British construction output fell more than first thought in the last three months of 2014, after the number of new homes being built fell for the first time in almost two years, official data showed today.
Total UK construction output sank by 2.1% in the fourth quarter compared with the previous quarter.
This was a bigger decline than the 1.8% fall pencilled into an earlier estimate of fourth-quarter national economic output from the Office for National Statistics.
The volume of new home construction - the driving force for higher construction output earlier in the year - dropped by 0.2% after growing 6.1% in the third quarter of 2014, its first fall since the first three months of 2013.
The ONS said the decline in new home building reflected reduced orders three to six months earlier.
Britain's housing market has been slowing since the middle of 2014, when regulators introduced tougher mortgage lending credit checks.

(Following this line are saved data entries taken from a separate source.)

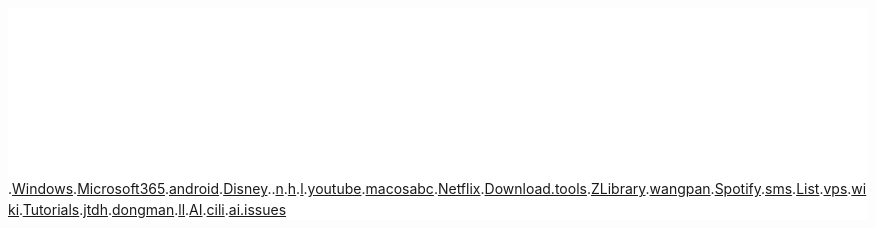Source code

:&nbsp;&nbsp;&nbsp;&nbsp;&nbsp;&nbsp;&nbsp;



&nbsp;&nbsp;&nbsp;&nbsp;&nbsp;&nbsp;&nbsp;

&nbsp;&nbsp;&nbsp;&nbsp;&nbsp;&nbsp;&nbsp;

&nbsp;&nbsp;&nbsp;&nbsp;&nbsp;&nbsp;&nbsp;

&nbsp;&nbsp;&nbsp;&nbsp;&nbsp;&nbsp;&nbsp;

.[Windows](https://github.com/jtdh/Windows/blob/main/README.md).[Microsoft365](https://github.com/jtdh/Microsoft365/blob/main/README.md).[android](https://github.com/jtdh/android/blob/main/README.md).[Disney](https://github.com/jtdh/Disney/blob/main/README.md)..[n](https://github.com/jtdh/new/blob/main/README.md).[h](https://hlxijue.com/).[l](https://github.com/jtdh/l/blob/main/README.md).[youtube](https://github.com/jtdh/youtube/blob/main/README.md).[macos](https://github.com/jtdh/macos/blob/main/README.md)[abc](https://a-i-1.gitbook.io/abc/).[Netflix](https://github.com/jtdh/Netflix/blob/main/README.md).[Download.tools](https://github.com/jtdh/Download-tools/blob/main/README.md).[ZLibrary](https://github.com/jtdh/Z-Library/blob/main/README.md).[wangpan](https://github.com/jtdh/wangpan/blob/main/README.md).[Spotify](https://github.com/jtdh/Spotify/blob/main/README.md).[sms](https://github.com/jtdh/sms/blob/main/README.md).[List](https://github.com/jtdh/Movie-Recommendation-List/wiki).[vps](https://github.com/jtdh/vps/blob/main/README.md).[wiki](https://github.com/jtdh/vps/wiki).[Tutorials](https://github.com/jtdh/Online-Web-Tutorials/wiki).[jtdh](https://github.com/jtdh/jtdh/blob/main/README.md).[dongman](https://github.com/jtdh/dongman/blob/main/README.md).[ll](https://github.com/jtdh/ll/blob/main/README.md).[AI](https://github.com/jtdh/AI/blob/main/README.md).[cili](https://github.com/jtdh/cili/blob/main/README.md).[ai.issues](https://github.com/jtdh/AI/issues/)

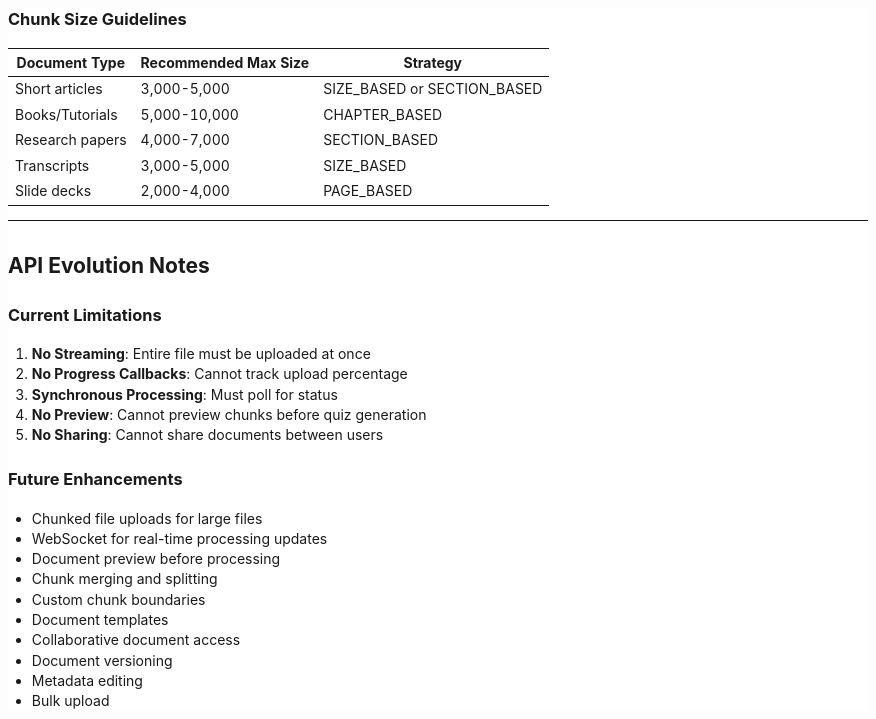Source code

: ### Chunk Size Guidelines

| Document Type | Recommended Max Size | Strategy |
| --- | --- | --- |
| Short articles | 3,000-5,000 | SIZE_BASED or SECTION_BASED |
| Books/Tutorials | 5,000-10,000 | CHAPTER_BASED |
| Research papers | 4,000-7,000 | SECTION_BASED |
| Transcripts | 3,000-5,000 | SIZE_BASED |
| Slide decks | 2,000-4,000 | PAGE_BASED |

---

## API Evolution Notes

### Current Limitations

1. **No Streaming**: Entire file must be uploaded at once
2. **No Progress Callbacks**: Cannot track upload percentage
3. **Synchronous Processing**: Must poll for status
4. **No Preview**: Cannot preview chunks before quiz generation
5. **No Sharing**: Cannot share documents between users

### Future Enhancements

- Chunked file uploads for large files
- WebSocket for real-time processing updates
- Document preview before processing
- Chunk merging and splitting
- Custom chunk boundaries
- Document templates
- Collaborative document access
- Document versioning
- Metadata editing
- Bulk upload

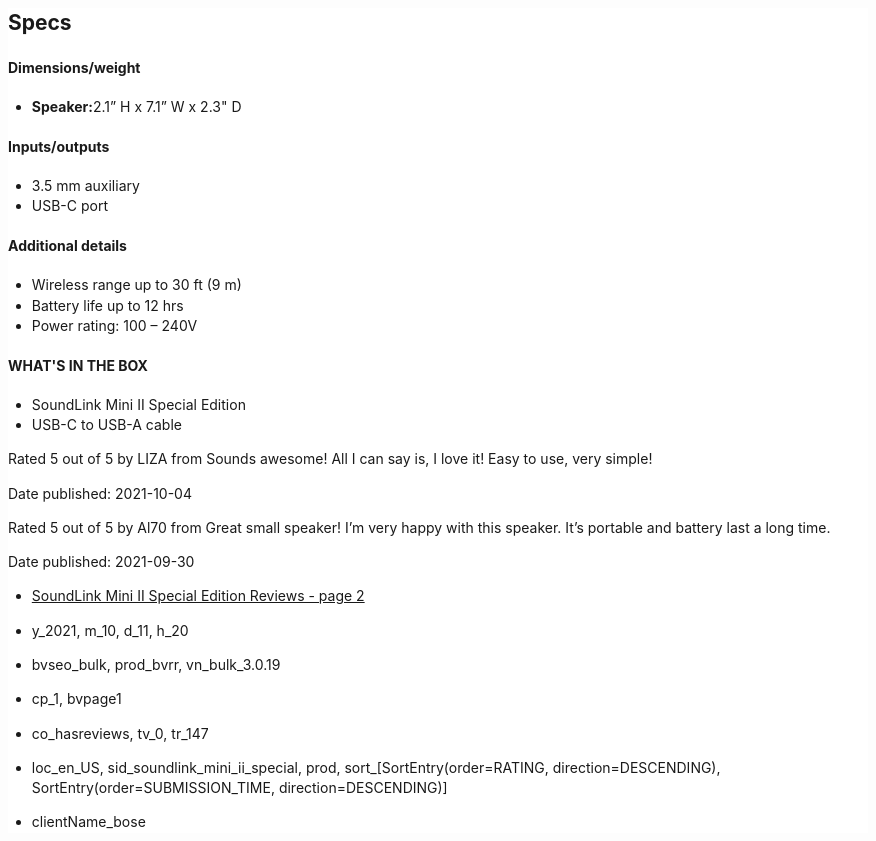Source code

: <span id="ProductTabs_tab1"></span>

## Specs

<span id="39FB24C9586E8DA39A69C2804E6AA5DE"></span>

<span id="A352759577A7B88329DAC79C4DF2879D"></span>

#### Dimensions/weight

<span id="31FA1150997A0C2531BF31C4BE8F39B1"></span>

-   **Speaker:**<span class="bose-list__listitemDescr">2.1” H x 7.1” W x 2.3" D</span>

<span id="5A97545AD6F0B120BB7DF2A0BE59B47C"></span>

#### Inputs/outputs

-   3.5 mm auxiliary
-   USB-C port

<span id="61B06F001CF271E736C9F376227A5C15"></span>

#### Additional details

-   Wireless range up to 30 ft (9 m)
-   Battery life up to 12 hrs
-   Power rating: 100 – 240V

<span id="332EB49015B2208D82E74841E4450244"></span>

#### WHAT'S IN THE BOX

-   SoundLink Mini II Special Edition
-   USB-C to USB-A cable

<span id="ProductTabs_tab999"></span>

<span itemprop="reviewRating" itemscope="" itemtype="http://schema.org/Rating"> Rated <span itemprop="ratingValue">5</span> out of <span itemprop="bestRating">5</span> </span> by <span itemprop="author">LIZA</span> from <span itemprop="name">Sounds awesome!</span> <span itemprop="description">All I can say is, I love it! Easy to use, very simple!</span>

Date published: 2021-10-04

<span itemprop="reviewRating" itemscope="" itemtype="http://schema.org/Rating"> Rated <span itemprop="ratingValue">5</span> out of <span itemprop="bestRating">5</span> </span> by <span itemprop="author">Al70</span> from <span itemprop="name">Great small speaker!</span> <span itemprop="description">I’m very happy with this speaker. It’s portable and battery last a long time.</span>

Date published: 2021-09-30

-   <a href="/en_us/products/speakers/portable_speakers/soundlink_mini_ii_special.html?bvrrp=Main_Site-en_US/reviews/product/2/soundlink_mini_ii_special.htm" class="bvseo-paginationLink">SoundLink Mini II Special Edition Reviews - page 2</a>



-   y\_2021, m\_10, d\_11, h\_20
-   bvseo\_bulk, prod\_bvrr, vn\_bulk\_3.0.19
-   cp\_1, bvpage1
-   co\_hasreviews, tv\_0, tr\_147
-   loc\_en\_US, sid\_soundlink\_mini\_ii\_special, prod, sort\_\[SortEntry(order=RATING, direction=DESCENDING), SortEntry(order=SUBMISSION\_TIME, direction=DESCENDING)\]
-   clientName\_bose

Annual British house price rises exceeded 10% in the middle of last year, but a survey of members of the Royal Institution of Chartered Surveyors this week showed that house prices rose last month at their slowest annual pace since May 2013.
Construction makes up about 6% of the British economy, and the ONS said the revision to fourth quarter output was not big enough to affect its previous gross domestic product estimate of 0.5% overall growth in Britain's economy.
For December alone, total construction output rose by just 0.4% after dropping by 1.8% in November, much less of a rebound than the 2.8% growth forecast by economists.
For 2014 as a whole, output was up 7.4%, the fastest growth since 2010, but momentum is slowing and output in December alone was only 5.5% higher compared with a year earlier.
Other data have pointed to a slowdown in UK construction at the end of 2014 too. A closely watched survey of purchasing managers fell to a 16-month low in December before picking up in January.